(Edit difference data)

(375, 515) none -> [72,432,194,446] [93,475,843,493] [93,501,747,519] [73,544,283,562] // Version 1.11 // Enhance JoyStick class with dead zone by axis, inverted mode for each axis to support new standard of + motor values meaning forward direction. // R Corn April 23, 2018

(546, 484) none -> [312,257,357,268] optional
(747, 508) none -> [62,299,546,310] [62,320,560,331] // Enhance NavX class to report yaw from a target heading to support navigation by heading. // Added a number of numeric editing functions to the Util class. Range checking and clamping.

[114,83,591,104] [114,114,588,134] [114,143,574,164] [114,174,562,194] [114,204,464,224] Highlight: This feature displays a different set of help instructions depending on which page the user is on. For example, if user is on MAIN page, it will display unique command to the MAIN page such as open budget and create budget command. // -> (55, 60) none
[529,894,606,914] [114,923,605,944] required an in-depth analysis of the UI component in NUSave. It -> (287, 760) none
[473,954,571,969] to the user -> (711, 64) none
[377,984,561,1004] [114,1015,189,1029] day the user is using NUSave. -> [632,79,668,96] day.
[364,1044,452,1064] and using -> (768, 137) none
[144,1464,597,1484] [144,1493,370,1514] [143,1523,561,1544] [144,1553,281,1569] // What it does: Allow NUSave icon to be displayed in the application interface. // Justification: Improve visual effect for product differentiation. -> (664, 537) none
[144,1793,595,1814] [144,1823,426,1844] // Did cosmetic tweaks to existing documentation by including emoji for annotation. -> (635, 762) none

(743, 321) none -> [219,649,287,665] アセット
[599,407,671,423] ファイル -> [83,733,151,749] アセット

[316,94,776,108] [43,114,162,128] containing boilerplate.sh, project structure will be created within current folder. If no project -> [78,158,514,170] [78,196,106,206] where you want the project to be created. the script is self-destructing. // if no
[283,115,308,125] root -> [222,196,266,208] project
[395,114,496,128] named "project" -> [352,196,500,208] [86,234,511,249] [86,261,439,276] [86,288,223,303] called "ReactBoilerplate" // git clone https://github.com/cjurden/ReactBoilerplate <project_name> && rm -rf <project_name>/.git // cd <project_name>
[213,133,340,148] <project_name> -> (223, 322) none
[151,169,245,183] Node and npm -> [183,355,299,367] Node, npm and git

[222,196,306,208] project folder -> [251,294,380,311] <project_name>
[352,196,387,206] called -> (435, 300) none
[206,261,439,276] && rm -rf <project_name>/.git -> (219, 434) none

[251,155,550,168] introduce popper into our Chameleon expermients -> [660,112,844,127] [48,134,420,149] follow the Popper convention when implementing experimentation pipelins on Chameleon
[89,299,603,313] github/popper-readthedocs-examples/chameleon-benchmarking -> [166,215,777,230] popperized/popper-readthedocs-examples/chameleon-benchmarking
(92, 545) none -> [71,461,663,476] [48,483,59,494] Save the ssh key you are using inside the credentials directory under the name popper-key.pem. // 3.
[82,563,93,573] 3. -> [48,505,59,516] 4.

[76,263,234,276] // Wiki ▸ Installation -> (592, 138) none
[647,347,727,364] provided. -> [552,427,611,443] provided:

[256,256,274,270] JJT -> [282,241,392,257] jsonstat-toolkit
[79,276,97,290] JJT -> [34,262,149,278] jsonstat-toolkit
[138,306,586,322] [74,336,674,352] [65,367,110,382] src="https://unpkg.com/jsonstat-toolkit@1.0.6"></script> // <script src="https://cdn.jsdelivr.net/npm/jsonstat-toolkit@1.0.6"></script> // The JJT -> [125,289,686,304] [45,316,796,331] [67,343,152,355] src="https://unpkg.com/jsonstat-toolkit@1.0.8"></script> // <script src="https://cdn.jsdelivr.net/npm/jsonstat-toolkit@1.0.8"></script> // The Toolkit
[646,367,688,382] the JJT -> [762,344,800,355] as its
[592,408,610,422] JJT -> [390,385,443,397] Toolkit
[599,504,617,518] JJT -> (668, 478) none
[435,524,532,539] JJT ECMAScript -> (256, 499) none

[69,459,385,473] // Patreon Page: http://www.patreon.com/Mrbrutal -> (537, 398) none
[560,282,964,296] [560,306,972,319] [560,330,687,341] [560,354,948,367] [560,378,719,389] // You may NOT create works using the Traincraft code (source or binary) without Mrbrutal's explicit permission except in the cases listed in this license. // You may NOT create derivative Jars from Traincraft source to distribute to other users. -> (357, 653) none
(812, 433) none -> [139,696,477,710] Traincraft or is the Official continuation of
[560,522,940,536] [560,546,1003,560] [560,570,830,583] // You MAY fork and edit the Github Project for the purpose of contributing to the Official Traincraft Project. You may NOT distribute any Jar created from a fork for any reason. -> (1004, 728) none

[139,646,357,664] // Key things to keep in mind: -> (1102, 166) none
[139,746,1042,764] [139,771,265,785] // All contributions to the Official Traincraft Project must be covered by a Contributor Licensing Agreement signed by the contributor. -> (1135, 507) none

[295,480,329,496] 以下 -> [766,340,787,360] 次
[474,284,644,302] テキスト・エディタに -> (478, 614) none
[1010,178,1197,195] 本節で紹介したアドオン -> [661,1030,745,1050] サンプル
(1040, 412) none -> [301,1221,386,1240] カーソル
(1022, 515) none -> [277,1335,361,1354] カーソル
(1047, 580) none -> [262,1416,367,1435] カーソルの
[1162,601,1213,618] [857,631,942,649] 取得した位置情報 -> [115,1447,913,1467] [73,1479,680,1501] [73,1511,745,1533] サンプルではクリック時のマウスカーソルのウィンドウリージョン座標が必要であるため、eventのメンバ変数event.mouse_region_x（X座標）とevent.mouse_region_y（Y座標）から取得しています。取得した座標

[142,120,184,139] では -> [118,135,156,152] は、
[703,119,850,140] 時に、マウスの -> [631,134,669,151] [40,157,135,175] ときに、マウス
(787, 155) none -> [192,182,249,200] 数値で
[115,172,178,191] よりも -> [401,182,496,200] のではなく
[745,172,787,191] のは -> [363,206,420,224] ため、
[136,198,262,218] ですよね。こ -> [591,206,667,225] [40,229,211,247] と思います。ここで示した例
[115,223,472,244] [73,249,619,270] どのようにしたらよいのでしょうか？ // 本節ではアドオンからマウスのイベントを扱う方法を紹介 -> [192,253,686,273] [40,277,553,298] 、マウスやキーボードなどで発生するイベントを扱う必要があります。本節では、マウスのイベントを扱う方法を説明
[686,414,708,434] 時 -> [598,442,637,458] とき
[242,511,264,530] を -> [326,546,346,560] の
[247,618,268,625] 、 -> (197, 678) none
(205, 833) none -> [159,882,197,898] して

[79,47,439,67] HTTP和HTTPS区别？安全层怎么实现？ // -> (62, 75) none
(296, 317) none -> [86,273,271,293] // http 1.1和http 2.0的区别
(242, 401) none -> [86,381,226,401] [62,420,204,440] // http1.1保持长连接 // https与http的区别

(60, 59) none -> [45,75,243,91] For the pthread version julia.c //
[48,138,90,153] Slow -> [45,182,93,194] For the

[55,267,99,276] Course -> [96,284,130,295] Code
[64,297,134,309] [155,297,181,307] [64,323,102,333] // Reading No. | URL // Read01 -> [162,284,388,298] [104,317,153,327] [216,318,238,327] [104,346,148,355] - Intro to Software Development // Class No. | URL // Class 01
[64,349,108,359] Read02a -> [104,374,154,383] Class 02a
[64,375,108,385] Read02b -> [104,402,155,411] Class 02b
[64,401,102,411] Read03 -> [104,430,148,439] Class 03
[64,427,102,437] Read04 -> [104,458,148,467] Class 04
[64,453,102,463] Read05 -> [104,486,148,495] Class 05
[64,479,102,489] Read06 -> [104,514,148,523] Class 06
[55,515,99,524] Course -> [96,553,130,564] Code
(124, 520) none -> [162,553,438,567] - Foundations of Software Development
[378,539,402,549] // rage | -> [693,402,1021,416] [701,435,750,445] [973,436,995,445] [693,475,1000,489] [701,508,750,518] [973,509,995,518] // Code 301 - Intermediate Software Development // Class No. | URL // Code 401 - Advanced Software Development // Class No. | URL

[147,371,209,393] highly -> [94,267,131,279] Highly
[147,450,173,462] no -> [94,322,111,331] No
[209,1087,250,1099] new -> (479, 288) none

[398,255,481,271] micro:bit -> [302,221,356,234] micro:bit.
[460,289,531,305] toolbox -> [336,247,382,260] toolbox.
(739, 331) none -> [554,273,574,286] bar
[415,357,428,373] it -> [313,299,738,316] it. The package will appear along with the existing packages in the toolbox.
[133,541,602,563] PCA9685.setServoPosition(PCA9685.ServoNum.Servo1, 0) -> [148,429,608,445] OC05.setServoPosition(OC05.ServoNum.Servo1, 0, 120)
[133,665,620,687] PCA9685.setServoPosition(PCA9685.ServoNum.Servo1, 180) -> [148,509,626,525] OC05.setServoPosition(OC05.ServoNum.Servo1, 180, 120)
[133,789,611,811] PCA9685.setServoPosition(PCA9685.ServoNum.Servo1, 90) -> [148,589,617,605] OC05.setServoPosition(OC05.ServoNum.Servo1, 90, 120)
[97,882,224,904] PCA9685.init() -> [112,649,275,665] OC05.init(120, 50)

ACTIVITY
Retype the entries above exactly, but only from the line containing "[115,223,472,244] [73,249,619,270] どのようにしたらよいのでしょうか？" through the line containing "[64,297,134,309] [155,297,181,307] [64,323,102,333]", both included.

RESPONSE FOR THIS EXERCISE
[115,223,472,244] [73,249,619,270] どのようにしたらよいのでしょうか？ // 本節ではアドオンからマウスのイベントを扱う方法を紹介 -> [192,253,686,273] [40,277,553,298] 、マウスやキーボードなどで発生するイベントを扱う必要があります。本節では、マウスのイベントを扱う方法を説明
[686,414,708,434] 時 -> [598,442,637,458] とき
[242,511,264,530] を -> [326,546,346,560] の
[247,618,268,625] 、 -> (197, 678) none
(205, 833) none -> [159,882,197,898] して

[79,47,439,67] HTTP和HTTPS区别？安全层怎么实现？ // -> (62, 75) none
(296, 317) none -> [86,273,271,293] // http 1.1和http 2.0的区别
(242, 401) none -> [86,381,226,401] [62,420,204,440] // http1.1保持长连接 // https与http的区别

(60, 59) none -> [45,75,243,91] For the pthread version julia.c //
[48,138,90,153] Slow -> [45,182,93,194] For the

[55,267,99,276] Course -> [96,284,130,295] Code
[64,297,134,309] [155,297,181,307] [64,323,102,333] // Reading No. | URL // Read01 -> [162,284,388,298] [104,317,153,327] [216,318,238,327] [104,346,148,355] - Intro to Software Development // Class No. | URL // Class 01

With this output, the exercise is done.